Voto all’italiana, Bulgaria ingovernabile
BELGRADO. Alla fine la non-vittoria è arrivata. E Sofia, oltre che all’Atene delle proteste di piazza, potrebbe presto assomigliare alla Roma a lungo impantanata nelle vane trattative per la formazione di un governo del cambiamento tra il non-vincitore, Bersani, e i “grillini”. Sofia, dopo le elezioni parlamentari anticipate di domenica, è precipitata nel “worst case scenario”: lo scenario peggiore fatto d’instabilità e ingovernabilità. Uno scenario all’italiana. Come in Italia, lo spoglio dei voti ha certificato la risicata vittoria di quello che si è confermato essere il primo partito nel Paese, i Cittadini per lo Sviluppo Europeo della Bulgaria (Gerb) dell’uomo forte di Sofia, l’ex premier di centrodestra Boiko Borisov.
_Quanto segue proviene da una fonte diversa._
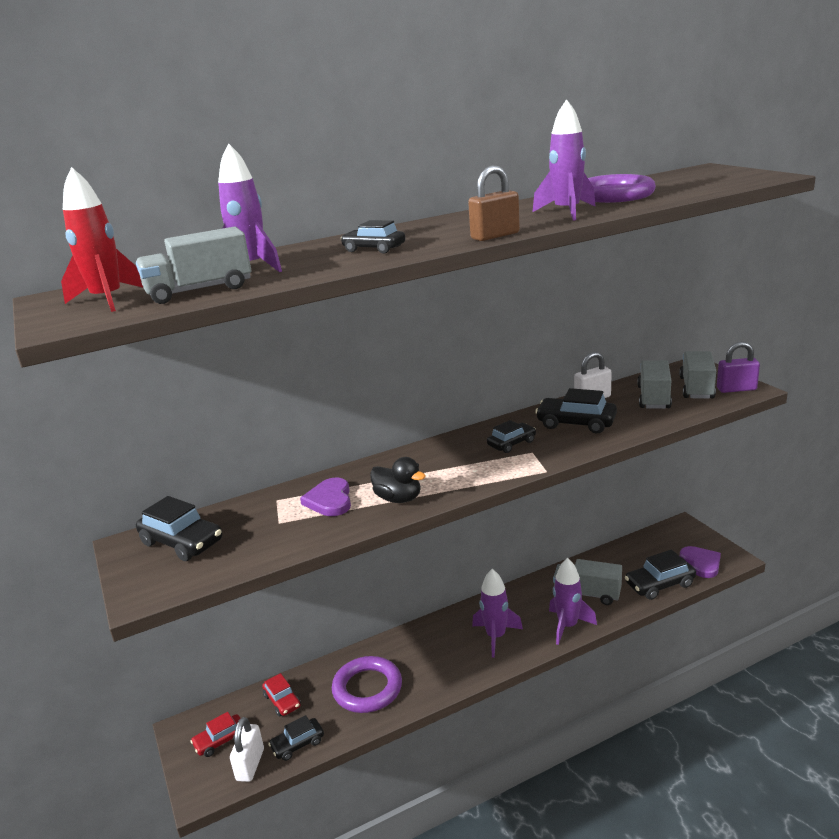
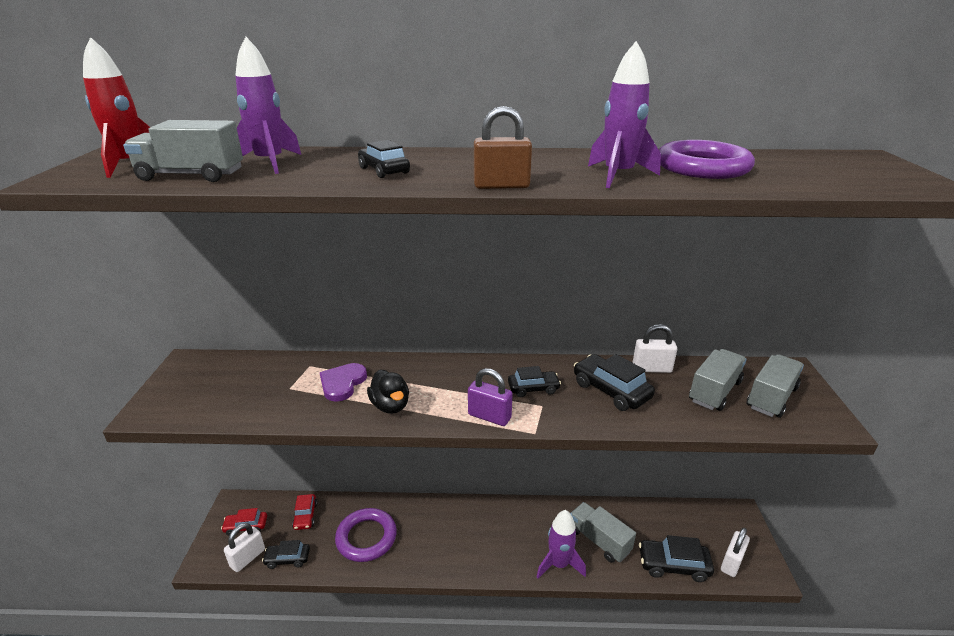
camera: 25 degrees right, 5 degrees up
(182, 542) = (216, 376): black car -> none
(496, 636) = (493, 542): purple rocket -> none
(701, 563) = (731, 563): purple heart -> white padlock
(736, 389) = (816, 416): purple padlock -> purple padlock (489, 416)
Gerb ha conquistato l’oro con il 30,7% dei voti, -9% rispetto alle elezioni del 2009, in una tornata elettorale segnata da tensione e odore di brogli, con le rinnovate proteste degli arrabbiati bulgari, scesi in piazza alla chiusura delle urne al grido di «mafiosi» all’indirizzo dei politici locali. È solo una vittoria di Pirro, però, quella dell’ex guardia del corpo del deposto tiranno bulgaro, Todor Zhivkov, costretto alle dimissioni dalle manifestazioni di piazza di febbraio, rivolte contro il governo, la corruzione diffusa e il carovita. Borisov ha superato di quasi quattro punti il Partito socialista (27,6%), ma il suo Gerb si è fermato lontanissimo dalla soglia del 43% necessaria a conquistare la maggioranza in Parlamento. I socialisti, che scontano ancora l’immagine di eredi del regime comunista, sono invece cresciuti del 10% rispetto al 2009, ma non abbastanza da superare Borisov. Al terzo posto, con il 10,5% dei voti, il Movimento per i diritti e le libertà (Dps), partito che raccoglie il favore della folta minoranza turca che vive in Bulgaria. Non lontana dal podio, l’estrema destra di Ataka, che ha conquistato il 7,4%.
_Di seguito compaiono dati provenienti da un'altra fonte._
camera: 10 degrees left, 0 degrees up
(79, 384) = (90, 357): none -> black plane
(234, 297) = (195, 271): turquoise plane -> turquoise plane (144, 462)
Ma cosa succederà ora a Sofia? Unica certezza, nessuno dei tre partiti che, oltre a Gerb, hanno superato la soglia di sbarramento del 4%, ha espresso alcun desiderio di aiutare il “paria” Borisov a formare il governo. «Il potere non è il nostro fine e non sarebbe drammatico finire all’opposizione», ha messo le mani avanti l’ex ministro dei Trasporti Ivaylo Moskovski, fedelissimo dell’ex premier, riconoscendo così l’evidenza dell’isolamento completo in cui è piombato Borisov. L’ultima magra speranza del leader di centrodestra, l’alleanza con gli ultranazionalisti xenofobi di Ataka, è svanita miseramente ieri mattina. Ataka, che ha recuperato consensi negli ultimi mesi giocando la carta del nazionalismo come via d’uscita da crisi e povertà e delle nazionalizzazioni contro il «dominio coloniale» delle imprese straniere, non ha infatti voluto nemmeno prendere in considerazione gli abboccamenti di Gerb e Borisov. «Non vedo alcuna possibilità di formare un governo», ha confermato ieri mattina il leader di Ataka, Volen Siderov, facendo lievitare le chance di nuove elezioni in caso di completo stallo. Stallo che potrebbe essere scongiurato, ma è ancora un’ipotesi remota, in caso di coalizione tra socialisti, partito della minoranza turca e qualche “volenteroso” deputato. Comunque vada, Borisov «è fuori dai giochi», l’unica soluzione è un «governo di salvezza nazionale», ha assicurato il leader dei socialisti, Sergey Stanishev. Un governo di tecnocrati retto magari dall’ex ministro delle Finanze, Plamen Oresharski. Oresharski, ultimo tocco a uno scenario italiano in Bulgaria, il cui nome era già stato avanzato dai socialisti come possibile premier in caso di loro vittoria e che sta circolando con insistenza nelle ultime ore. Economista, 53 anni, ministro dal 2005 al 2009, «uomo competente, preparato e rispettabile», il recente endorsement del presidente dell’Europarlamento, Martin Schulz, a Oresharski, quotato per diventare il Mario Monti bulgaro.